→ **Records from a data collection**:
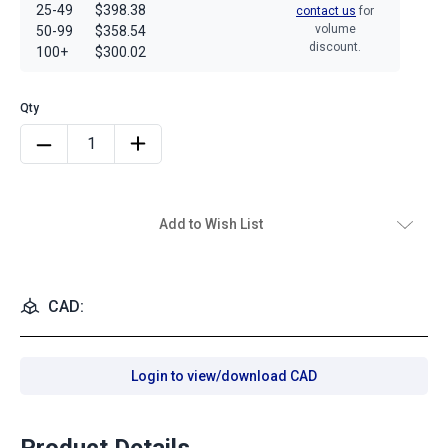
25-49
$398.38
contact us
for
volume
50-99
$358.54
discount.
100+
$300.02
Add to Wish List
CAD:
Login to view/download CAD
Product Details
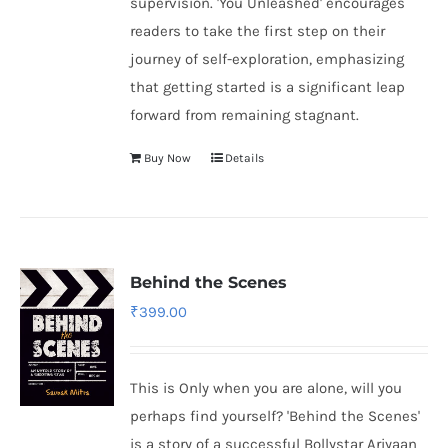
supervision. 'You Unleashed' encourages
readers to take the first step on their
journey of self-exploration, emphasizing
that getting started is a significant leap
forward from remaining stagnant.
Buy Now
Details
Behind the Scenes
₹
399.00
This is Only when you are alone, will you
perhaps find yourself? 'Behind the Scenes'
is a story of a successful Bollystar Ariyaan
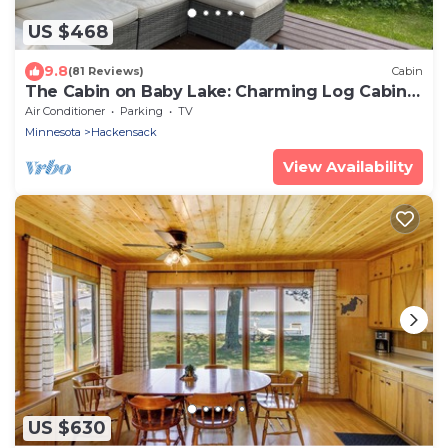
US $468
9.8
(81 Reviews)
Cabin
The Cabin on Baby Lake: Charming Log Cabin
Getaway
Air Conditioner
Parking
TV
Minnesota
Hackensack
View Availability
US $630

→ **What to work on**: No lines before the one containing "The Cabin on Baby Lake: Charming Log Cabin" belong in the answer; write out that line and each one after it exactly, through the end of the records.

→ **Answer to this task**:
The Cabin on Baby Lake: Charming Log Cabin
Getaway
Air Conditioner
Parking
TV
Minnesota
Hackensack
View Availability
US $630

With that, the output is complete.